Besonders wichtig erscheint mir das Versprechen, netto keine weitere Flächen zu versiegeln. Wenn doch Boden versiegelt wird, soll an anderer Stelle entsiegelt werden, und dort eventuell Kleingärten entstehen.

Schottergärten sollen wieder begrünt und wasseraufnahmefähig werden, das heißt, auch die Folie unter dem Schotter muss wohl entfernt werden. Laubbläser dürfen nur noch auf Gehwegen zum Einsatz kommen.

Grünflächen sollen extensiv bewirtschaftet werden. Suchsdorf-West soll zu einem Landschaftsschutzgebiet gemacht werden.

Viele pädagogische Ideen sind sehr kleinteilig, etwa der Vorsatz, mehr über die Giftigkeit von Zigarettenstummeln aufzuklären.

Emissionen in der Stadt soll durch mehr Tempo-30-Zonen verringert werden.

An erster Stelle im Programm stehen die Vorstellungen zur Mobilitätswende, auch ein wichtiger Beitrag zum Klima- und Umweltschutz. Stichwort hier: besserer und günstigerer ÖPNV, mehr Fahrradförderung, Bau der Stadtbahn.

Alle zukünftigen Maßnahmen sollen auf ihre Kompatibilität mit dem 1,5-Grad-Ziel geprüft werden, und wenn sie nicht kompatibel sind, verworfen werden.

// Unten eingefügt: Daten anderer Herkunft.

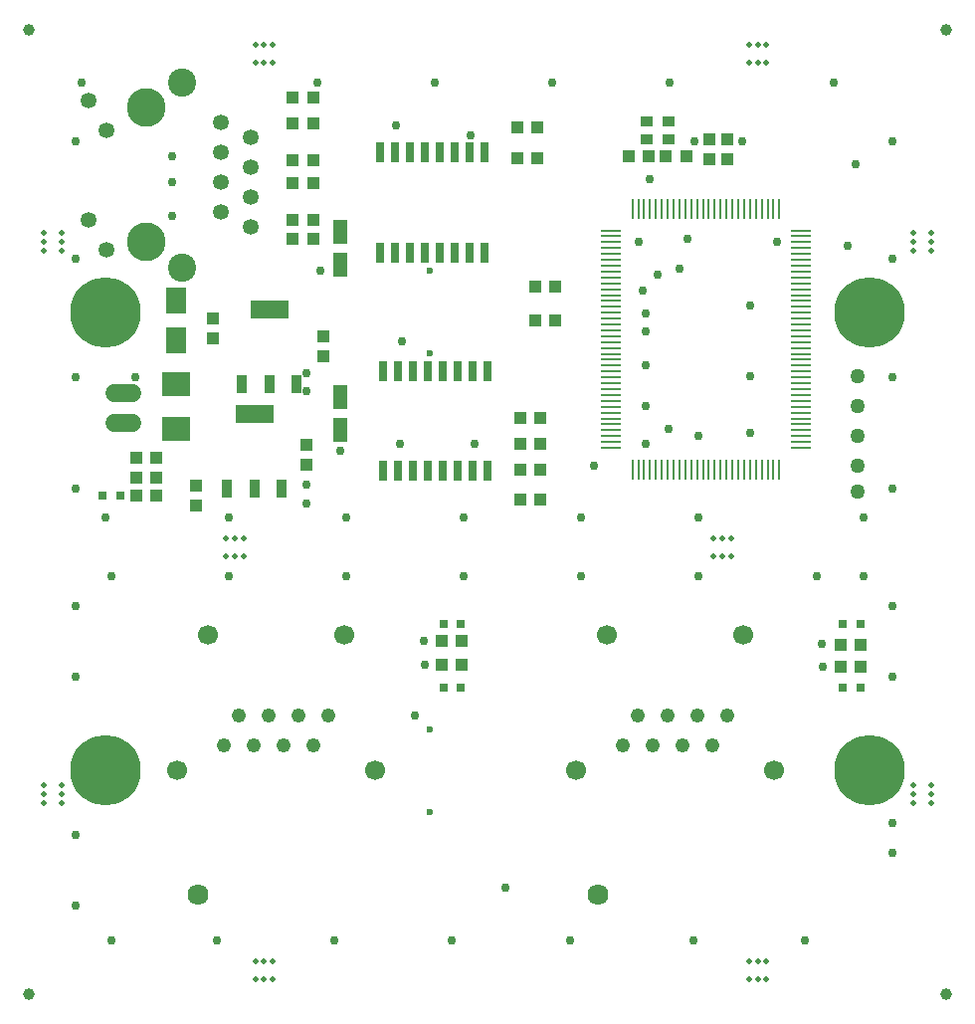
<source format=gts>
G75*
%MOIN*%
%OFA0B0*%
%FSLAX25Y25*%
%IPPOS*%
%LPD*%
%AMOC8*
5,1,8,0,0,1.08239X$1,22.5*
%
%ADD10C,0.01969*%
%ADD11C,0.06000*%
%ADD12C,0.04800*%
%ADD13C,0.07050*%
%ADD14C,0.06693*%
%ADD15C,0.05315*%
%ADD16C,0.09449*%
%ADD17C,0.12992*%
%ADD18R,0.03000X0.06500*%
%ADD19R,0.03937X0.04331*%
%ADD20R,0.04724X0.07874*%
%ADD21R,0.09449X0.07874*%
%ADD22R,0.04331X0.03937*%
%ADD23R,0.06500X0.08600*%
%ADD24R,0.03150X0.03150*%
%ADD25R,0.06900X0.01100*%
%ADD26R,0.01100X0.06900*%
%ADD27R,0.03937X0.03543*%
%ADD28C,0.03937*%
%ADD29R,0.03500X0.06400*%
%ADD30R,0.12500X0.06400*%
%ADD31C,0.02362*%
%ADD32C,0.23622*%
%ADD33C,0.05000*%
%ADD34C,0.02953*%
D10*
X0171060Y0112280D03*
X0174012Y0112280D03*
X0176965Y0112280D03*
X0176965Y0118185D03*
X0174012Y0118185D03*
X0171060Y0118185D03*
X0106099Y0171335D03*
X0106099Y0174287D03*
X0106099Y0177240D03*
X0100194Y0177240D03*
X0100194Y0174287D03*
X0100194Y0171335D03*
X0161217Y0254012D03*
X0164170Y0254012D03*
X0167123Y0254012D03*
X0167123Y0259917D03*
X0164170Y0259917D03*
X0161217Y0259917D03*
X0106099Y0356374D03*
X0106099Y0359327D03*
X0106099Y0362280D03*
X0100194Y0362280D03*
X0100194Y0359327D03*
X0100194Y0356374D03*
X0171060Y0419366D03*
X0174012Y0419366D03*
X0176965Y0419366D03*
X0176965Y0425272D03*
X0174012Y0425272D03*
X0171060Y0425272D03*
X0336414Y0425272D03*
X0339367Y0425272D03*
X0342320Y0425272D03*
X0342320Y0419366D03*
X0339367Y0419366D03*
X0336414Y0419366D03*
X0391532Y0362280D03*
X0391532Y0359327D03*
X0391532Y0356374D03*
X0397438Y0356374D03*
X0397438Y0359327D03*
X0397438Y0362280D03*
X0330509Y0259917D03*
X0327556Y0259917D03*
X0324603Y0259917D03*
X0324603Y0254012D03*
X0327556Y0254012D03*
X0330509Y0254012D03*
X0391532Y0177240D03*
X0391532Y0174287D03*
X0391532Y0171335D03*
X0397438Y0171335D03*
X0397438Y0174287D03*
X0397438Y0177240D03*
X0342320Y0118185D03*
X0339367Y0118185D03*
X0336414Y0118185D03*
X0336414Y0112280D03*
X0339367Y0112280D03*
X0342320Y0112280D03*
D11*
X0130024Y0298579D02*
X0124024Y0298579D01*
X0124024Y0308579D02*
X0130024Y0308579D01*
D12*
X0165449Y0200461D03*
X0175449Y0200461D03*
X0185449Y0200461D03*
X0195449Y0200461D03*
X0190449Y0190461D03*
X0180449Y0190461D03*
X0170449Y0190461D03*
X0160449Y0190461D03*
X0294308Y0190461D03*
X0304308Y0190461D03*
X0314308Y0190461D03*
X0324308Y0190461D03*
X0329308Y0200461D03*
X0319308Y0200461D03*
X0309308Y0200461D03*
X0299308Y0200461D03*
D13*
X0285808Y0140661D03*
X0151949Y0140661D03*
D14*
X0144780Y0182161D03*
X0155115Y0227437D03*
X0200784Y0227437D03*
X0211119Y0182161D03*
X0278638Y0182161D03*
X0288973Y0227437D03*
X0334642Y0227437D03*
X0344977Y0182161D03*
D15*
X0169520Y0364113D03*
X0169520Y0374113D03*
X0169520Y0384113D03*
X0169520Y0394113D03*
X0159520Y0389113D03*
X0159520Y0379113D03*
X0159520Y0369113D03*
X0159520Y0399113D03*
X0121221Y0396517D03*
X0115234Y0406510D03*
X0115236Y0366714D03*
X0121219Y0356707D03*
D16*
X0146528Y0350609D03*
X0146528Y0412617D03*
D17*
X0134520Y0404113D03*
X0134520Y0359113D03*
D18*
X0212792Y0355667D03*
X0217792Y0355667D03*
X0222792Y0355667D03*
X0227792Y0355667D03*
X0232792Y0355667D03*
X0237792Y0355667D03*
X0242792Y0355667D03*
X0247792Y0355667D03*
X0247792Y0389167D03*
X0242792Y0389167D03*
X0237792Y0389167D03*
X0232792Y0389167D03*
X0227792Y0389167D03*
X0222792Y0389167D03*
X0217792Y0389167D03*
X0212792Y0389167D03*
X0213717Y0316028D03*
X0218717Y0316028D03*
X0223717Y0316028D03*
X0228717Y0316028D03*
X0233717Y0316028D03*
X0238717Y0316028D03*
X0243717Y0316028D03*
X0248717Y0316028D03*
X0248717Y0282528D03*
X0243717Y0282528D03*
X0238717Y0282528D03*
X0233717Y0282528D03*
X0228717Y0282528D03*
X0223717Y0282528D03*
X0218717Y0282528D03*
X0213717Y0282528D03*
D19*
X0188274Y0284514D03*
X0188274Y0291207D03*
X0193727Y0320764D03*
X0193727Y0327457D03*
X0157024Y0327014D03*
X0157024Y0333707D03*
X0183678Y0366423D03*
X0190371Y0366423D03*
X0190371Y0378923D03*
X0183678Y0378923D03*
X0183678Y0386423D03*
X0190371Y0386423D03*
X0190371Y0398923D03*
X0183678Y0398923D03*
X0258717Y0397441D03*
X0265410Y0397441D03*
X0265410Y0387063D03*
X0258717Y0387063D03*
X0264928Y0344110D03*
X0271621Y0344110D03*
X0271621Y0332860D03*
X0264928Y0332860D03*
X0266621Y0300360D03*
X0259928Y0300360D03*
X0259928Y0291610D03*
X0266621Y0291610D03*
X0266621Y0282860D03*
X0259928Y0282860D03*
X0259928Y0272860D03*
X0266621Y0272860D03*
X0240351Y0225469D03*
X0233658Y0225469D03*
X0233658Y0217594D03*
X0240351Y0217594D03*
X0151306Y0270764D03*
X0151306Y0277457D03*
X0137949Y0274110D03*
X0131257Y0274110D03*
X0367123Y0224287D03*
X0373816Y0224287D03*
X0373816Y0216807D03*
X0367123Y0216807D03*
D20*
X0199524Y0296098D03*
X0199524Y0307122D03*
X0199524Y0351443D03*
X0199524Y0362467D03*
D21*
X0144524Y0311591D03*
X0144524Y0296630D03*
D22*
X0137871Y0286876D03*
X0137871Y0280360D03*
X0131178Y0280360D03*
X0131178Y0286876D03*
X0183678Y0360173D03*
X0190371Y0360173D03*
X0190371Y0407673D03*
X0183678Y0407673D03*
X0296178Y0387860D03*
X0302871Y0387860D03*
X0308678Y0387860D03*
X0315371Y0387860D03*
X0323274Y0387014D03*
X0329259Y0387014D03*
X0329259Y0393707D03*
X0323274Y0393707D03*
D23*
X0144524Y0339560D03*
X0144524Y0326160D03*
D24*
X0125774Y0274110D03*
X0119869Y0274110D03*
X0234052Y0231374D03*
X0239957Y0231374D03*
X0239957Y0209720D03*
X0234052Y0209720D03*
X0367910Y0209720D03*
X0373816Y0209720D03*
X0373816Y0231374D03*
X0367910Y0231374D03*
D25*
X0353824Y0290193D03*
X0353824Y0292161D03*
X0353824Y0294130D03*
X0353824Y0296098D03*
X0353824Y0298067D03*
X0353824Y0300035D03*
X0353824Y0302004D03*
X0353824Y0303972D03*
X0353824Y0305941D03*
X0353824Y0307909D03*
X0353824Y0309878D03*
X0353824Y0311846D03*
X0353824Y0313815D03*
X0353824Y0315783D03*
X0353824Y0317752D03*
X0353824Y0319720D03*
X0353824Y0321689D03*
X0353824Y0323657D03*
X0353824Y0325626D03*
X0353824Y0327594D03*
X0353824Y0329563D03*
X0353824Y0331531D03*
X0353824Y0333500D03*
X0353824Y0335469D03*
X0353824Y0337437D03*
X0353824Y0339406D03*
X0353824Y0341374D03*
X0353824Y0343343D03*
X0353824Y0345311D03*
X0353824Y0347280D03*
X0353824Y0349248D03*
X0353824Y0351217D03*
X0353824Y0353185D03*
X0353824Y0355154D03*
X0353824Y0357122D03*
X0353824Y0359091D03*
X0353824Y0361059D03*
X0353824Y0363028D03*
X0290224Y0363028D03*
X0290224Y0361059D03*
X0290224Y0359091D03*
X0290224Y0357122D03*
X0290224Y0355154D03*
X0290224Y0353185D03*
X0290224Y0351217D03*
X0290224Y0349248D03*
X0290224Y0347280D03*
X0290224Y0345311D03*
X0290224Y0343343D03*
X0290224Y0341374D03*
X0290224Y0339406D03*
X0290224Y0337437D03*
X0290224Y0335469D03*
X0290224Y0333500D03*
X0290224Y0331531D03*
X0290224Y0329563D03*
X0290224Y0327594D03*
X0290224Y0325626D03*
X0290224Y0323657D03*
X0290224Y0321689D03*
X0290224Y0319720D03*
X0290224Y0317752D03*
X0290224Y0315783D03*
X0290224Y0313815D03*
X0290224Y0311846D03*
X0290224Y0309878D03*
X0290224Y0307909D03*
X0290224Y0305941D03*
X0290224Y0303972D03*
X0290224Y0302004D03*
X0290224Y0300035D03*
X0290224Y0298067D03*
X0290224Y0296098D03*
X0290224Y0294130D03*
X0290224Y0292161D03*
X0290224Y0290193D03*
D26*
X0297418Y0283010D03*
X0299386Y0283010D03*
X0301355Y0283010D03*
X0303323Y0283010D03*
X0305292Y0283010D03*
X0307260Y0283010D03*
X0309229Y0283010D03*
X0311198Y0283010D03*
X0313166Y0283010D03*
X0315135Y0283010D03*
X0317103Y0283010D03*
X0319072Y0283010D03*
X0321040Y0283010D03*
X0323009Y0283010D03*
X0324977Y0283010D03*
X0326946Y0283010D03*
X0328914Y0283010D03*
X0330883Y0283010D03*
X0332851Y0283010D03*
X0334820Y0283010D03*
X0336788Y0283010D03*
X0338757Y0283010D03*
X0340725Y0283010D03*
X0342694Y0283010D03*
X0344662Y0283010D03*
X0346631Y0283010D03*
X0346631Y0370210D03*
X0344662Y0370210D03*
X0342694Y0370210D03*
X0340725Y0370210D03*
X0338757Y0370210D03*
X0336788Y0370210D03*
X0334820Y0370210D03*
X0332851Y0370210D03*
X0330883Y0370210D03*
X0328914Y0370210D03*
X0326946Y0370210D03*
X0324977Y0370210D03*
X0323009Y0370210D03*
X0321040Y0370210D03*
X0319072Y0370210D03*
X0317103Y0370210D03*
X0315135Y0370210D03*
X0313166Y0370210D03*
X0311198Y0370210D03*
X0309229Y0370210D03*
X0307260Y0370210D03*
X0305292Y0370210D03*
X0303323Y0370210D03*
X0301355Y0370210D03*
X0299386Y0370210D03*
X0297418Y0370210D03*
D27*
X0302133Y0393559D03*
X0302133Y0399661D03*
X0309416Y0399661D03*
X0309416Y0393559D03*
D28*
X0095272Y0107358D03*
X0402359Y0107358D03*
X0402359Y0430193D03*
X0095272Y0430193D03*
D29*
X0166674Y0311510D03*
X0175774Y0311510D03*
X0184874Y0311510D03*
X0179874Y0276510D03*
X0170774Y0276510D03*
X0161674Y0276510D03*
D30*
X0170774Y0301710D03*
X0175774Y0336710D03*
D31*
X0229524Y0349484D03*
X0229524Y0321925D03*
X0229524Y0195941D03*
X0229524Y0168382D03*
D32*
X0120863Y0182161D03*
X0120863Y0335705D03*
X0376768Y0335705D03*
X0376768Y0182161D03*
D33*
X0372831Y0275665D03*
X0372831Y0284268D03*
X0372831Y0294268D03*
X0372831Y0304268D03*
X0372831Y0314268D03*
D34*
X0384642Y0314051D03*
X0384642Y0276650D03*
X0374800Y0266807D03*
X0374800Y0247122D03*
X0384642Y0237280D03*
X0384642Y0213657D03*
X0361119Y0216856D03*
X0360745Y0224671D03*
X0359052Y0247122D03*
X0319682Y0247122D03*
X0319682Y0266807D03*
X0302024Y0291610D03*
X0309524Y0296610D03*
X0319524Y0294110D03*
X0337024Y0295360D03*
X0337024Y0314110D03*
X0337024Y0337860D03*
X0345774Y0359110D03*
X0369524Y0357860D03*
X0384642Y0353421D03*
X0372103Y0385360D03*
X0384642Y0392791D03*
X0364957Y0412476D03*
X0334259Y0392860D03*
X0318274Y0392860D03*
X0303274Y0380360D03*
X0299524Y0359110D03*
X0305774Y0348126D03*
X0313274Y0350360D03*
X0315774Y0360360D03*
X0300774Y0342860D03*
X0302024Y0335360D03*
X0302024Y0329110D03*
X0302024Y0317860D03*
X0302024Y0304110D03*
X0284524Y0284110D03*
X0280312Y0266807D03*
X0280312Y0247122D03*
X0240942Y0247122D03*
X0240942Y0266807D03*
X0244524Y0291610D03*
X0219524Y0291610D03*
X0199524Y0289110D03*
X0188274Y0277860D03*
X0188274Y0271610D03*
X0201572Y0266807D03*
X0201572Y0247122D03*
X0227418Y0225705D03*
X0227762Y0217594D03*
X0224524Y0200419D03*
X0254721Y0142791D03*
X0237005Y0125075D03*
X0197635Y0125075D03*
X0158264Y0125075D03*
X0122831Y0125075D03*
X0111020Y0136886D03*
X0111020Y0160508D03*
X0111020Y0213657D03*
X0111020Y0237280D03*
X0122831Y0247122D03*
X0120863Y0266807D03*
X0111020Y0276650D03*
X0111020Y0314051D03*
X0130705Y0314051D03*
X0111020Y0353421D03*
X0143274Y0367860D03*
X0143274Y0379110D03*
X0143274Y0387860D03*
X0112989Y0412476D03*
X0111020Y0392791D03*
X0191729Y0412476D03*
X0218274Y0398313D03*
X0231099Y0412476D03*
X0243274Y0395016D03*
X0270469Y0412476D03*
X0309839Y0412476D03*
X0220272Y0325862D03*
X0192713Y0349484D03*
X0188274Y0315360D03*
X0188274Y0309110D03*
X0162201Y0266807D03*
X0162201Y0247122D03*
X0276375Y0125075D03*
X0317713Y0125075D03*
X0355115Y0125075D03*
X0384642Y0154602D03*
X0384642Y0164445D03*
M02*

</source>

Die Sanierungsquote von Gebäuden soll erhöht werden, und zwar durch Beratung, Information und finanzielle Förderung.

Die Pläne für einen Windpark in Meimersdorf /Flintbek sollen wiederbelebt werden.

Für Bebauungspläne sollen neue Leitlinien formuliert werden, die das Bauen deutlich ökologischer machen.

Das Küstenkraftwerk soll schrittweise auf Wärempumpen und grünen Wasserstoff umgestellt werden. Methan-Schlupf soll besser aufgespürt werden.

Das Meimersdorfer Moor soll wiedervernässt werden.

Mein Fazit: Viel Umweltschutz und wenig Zielkonflikte! Wieviel in einer voraussichtlichen Koalition dann umgesetzt werden kann, ist ein anderes Thema. Aber im Vergleich zu den Vorstellungen von SPD oder CDU können die Grünen richtig punkten beim Thema Umwelt- und klimaschutz.